The clandestine facility, Martin said, "is big enough to hold about 3,000 centrifuges. That number is important because 3,000 centrifuges is not remotely enough to produce enough enriched uranium for a power plant, which is the stated purpose for Iran's nuclear enrichment facilities."
"It is enough," Martin said, "for about one bomb a year. So this is very suggestive, even convincing evidence that Iran did have and does have a secret plan to build for the making of nuclear weapons."
The Pentagon reporter said that the United States had been apparently "tracking the site for years" and that by the beginning of 2009 they have evidence to conclude that this was a secret enrichment facility.
The timing of the announcement, Martin said, was based on the fact that Iran "found out that the U.S. knew about this facility and rushed to the International Atomic Energy agency to disclose it" so they could not be accused of breaking the law.

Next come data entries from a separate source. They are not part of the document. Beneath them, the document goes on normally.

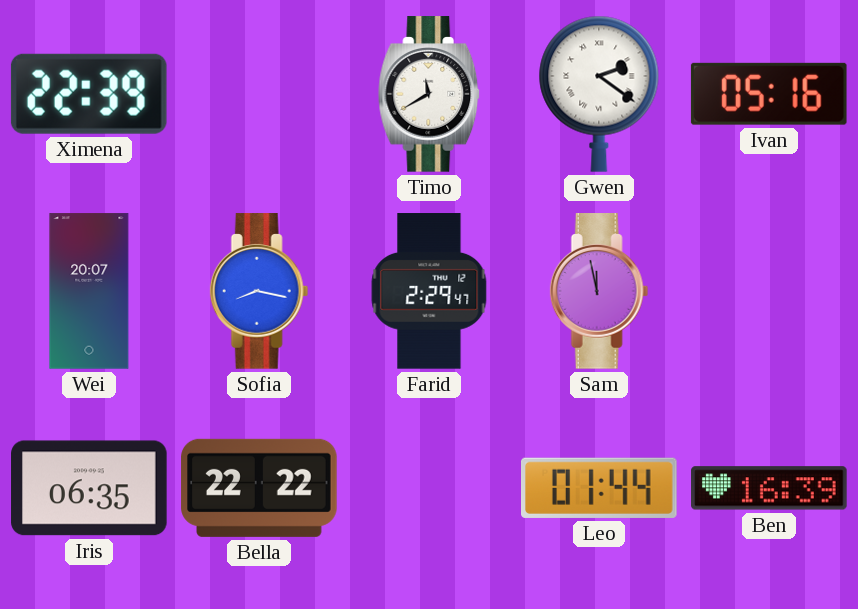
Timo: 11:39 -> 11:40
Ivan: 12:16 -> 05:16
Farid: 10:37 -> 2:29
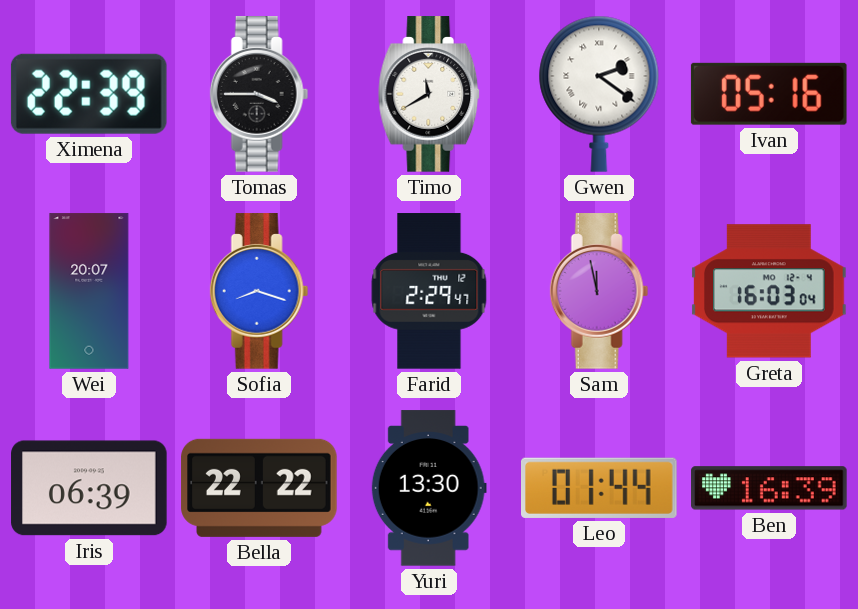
Tomas: none -> 3:45
Sofia: 8:17 -> 8:18
Greta: none -> 16:03
Iris: 06:35 -> 06:39
Yuri: none -> 13:30
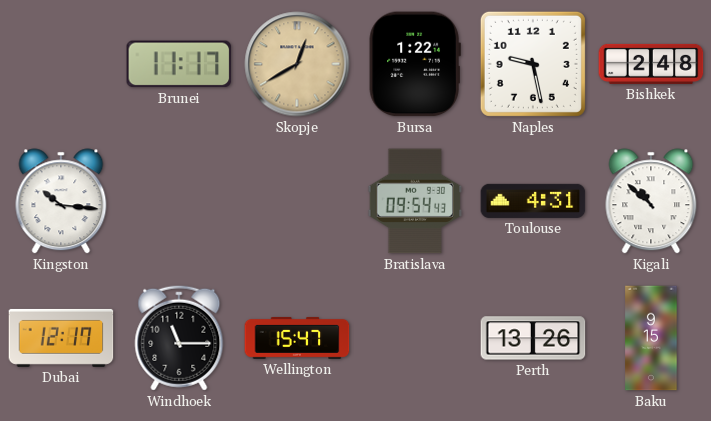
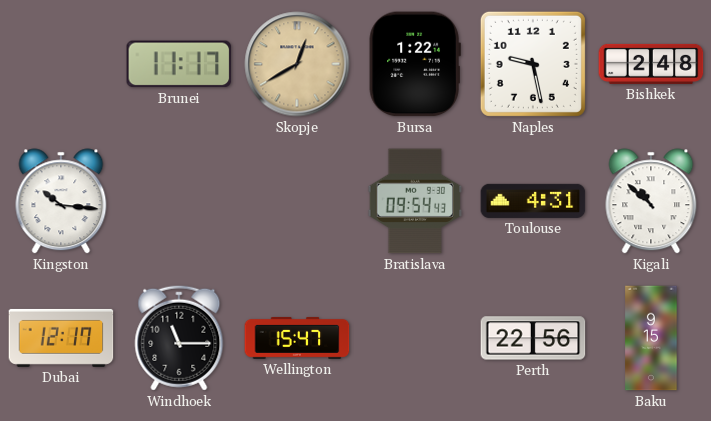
Perth: 13:26 -> 22:56
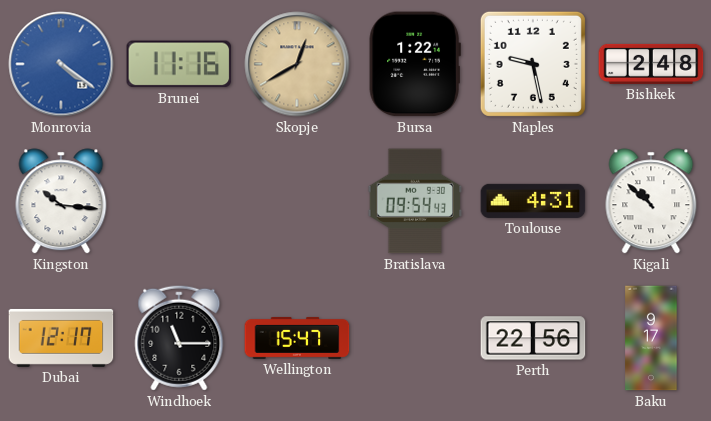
Monrovia: none -> 4:21
Brunei: 11:17 -> 11:16
Baku: 9:15 -> 9:17
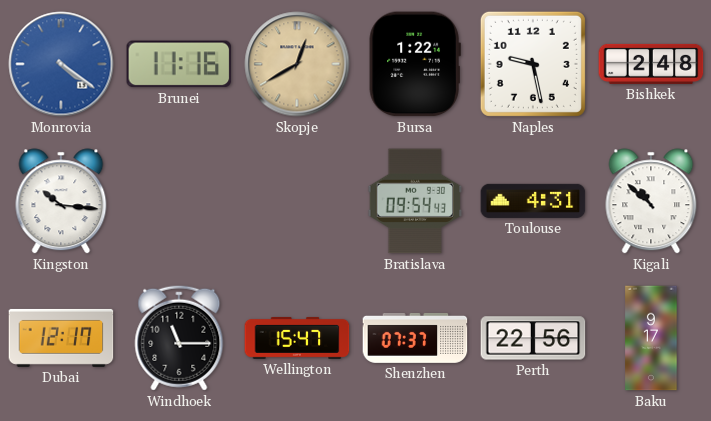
Shenzhen: none -> 07:37
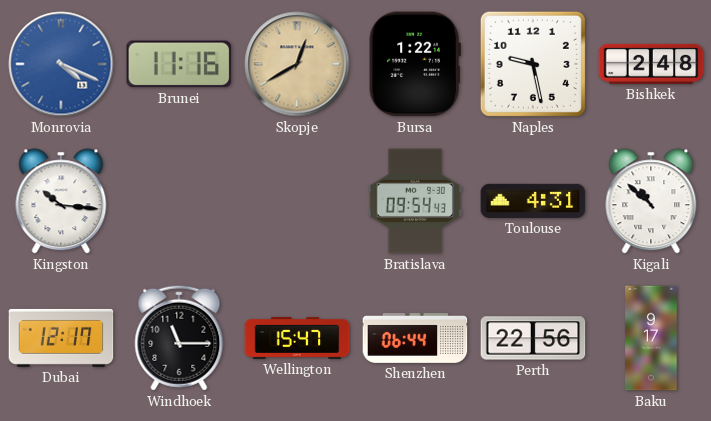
Monrovia: 4:21 -> 4:19
Shenzhen: 07:37 -> 06:44
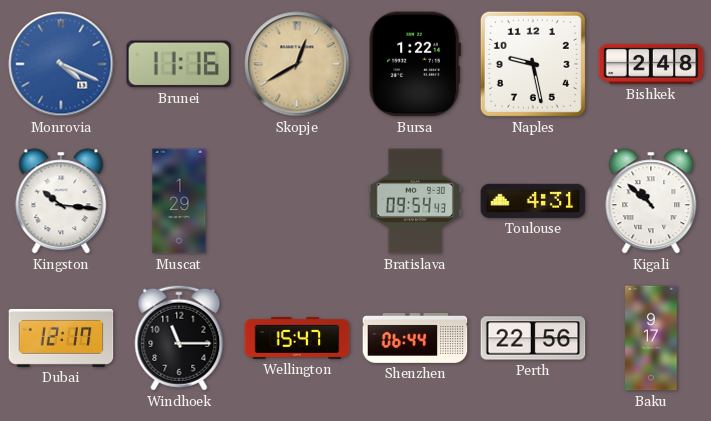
Muscat: none -> 1:29
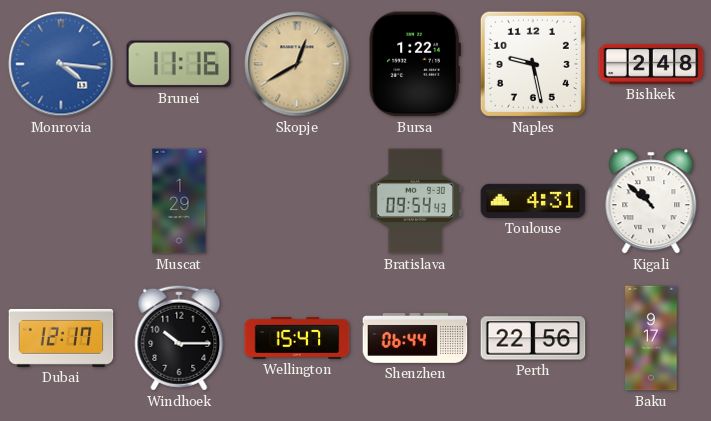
Monrovia: 4:19 -> 4:16
Kingston: 10:16 -> none
Windhoek: 11:15 -> 10:15
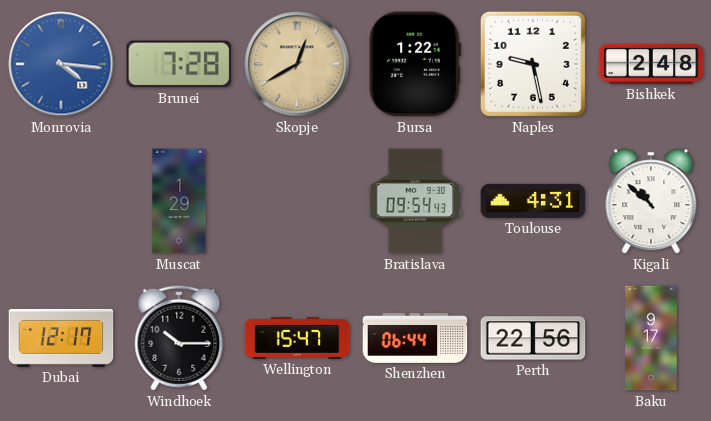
Brunei: 11:16 -> 7:28
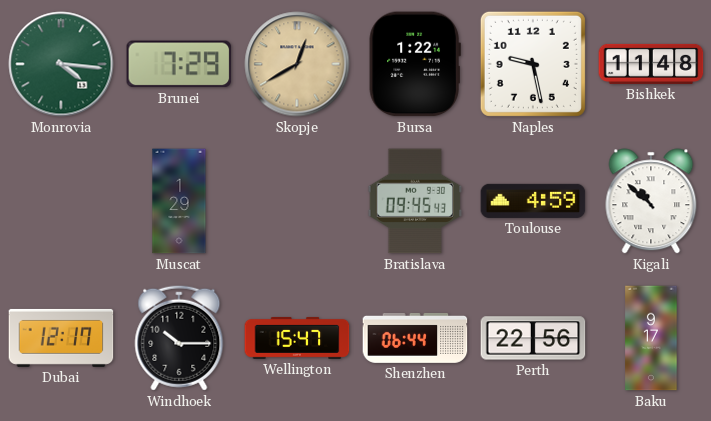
Monrovia dial: blue -> green
Brunei: 7:28 -> 7:29
Bishkek: 2:48 -> 11:48
Bratislava: 09:54 -> 09:45
Toulouse: 4:31 -> 4:59
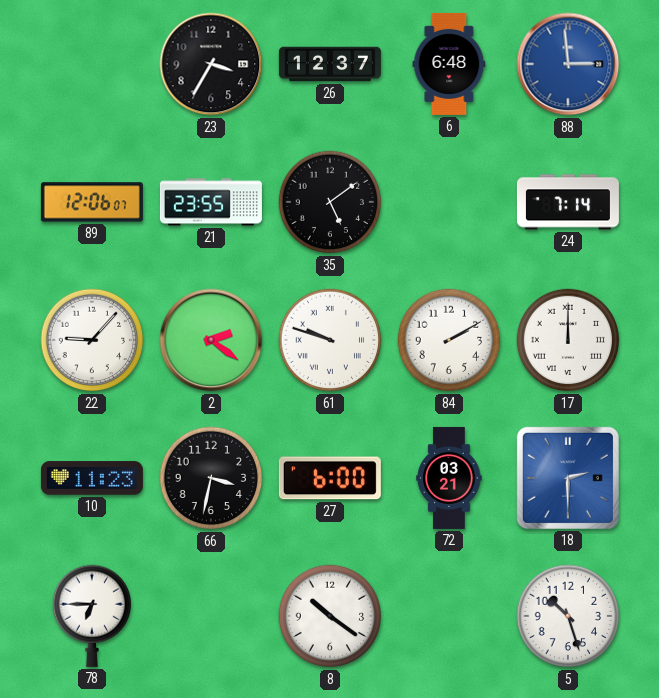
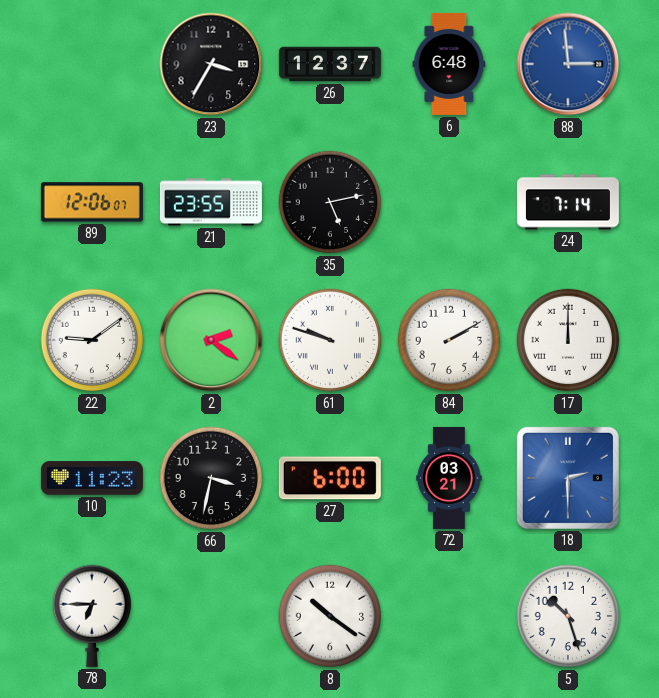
35: 5:09 -> 5:13
22: 9:07 -> 9:09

"The U.S. wanted to beat Iran to the punch," he concluded of the hastily planned press conference in Pittsburgh this morning, where Presidents Obama and Sarkozy as well as Prime Minister Gordon Brown condemned the Iranian state for harboring the covert facility.
Senior Advisor at the Center for Strategic and International Studies Fariborz Ghadar told moderator Kimberly Dozier, "once again, Iran got caught cheating."
Ghadar predicted that Iran would start taking "baby steps" towards halting their uranium enrichment programs. He said it was unlikely that Iran would take large enough steps to keep free of additional sanctions.
Martin concluded that the "exposure of this plan puts off any consideration of any nuclear action…this makes the prospect of military action in the near term less likely."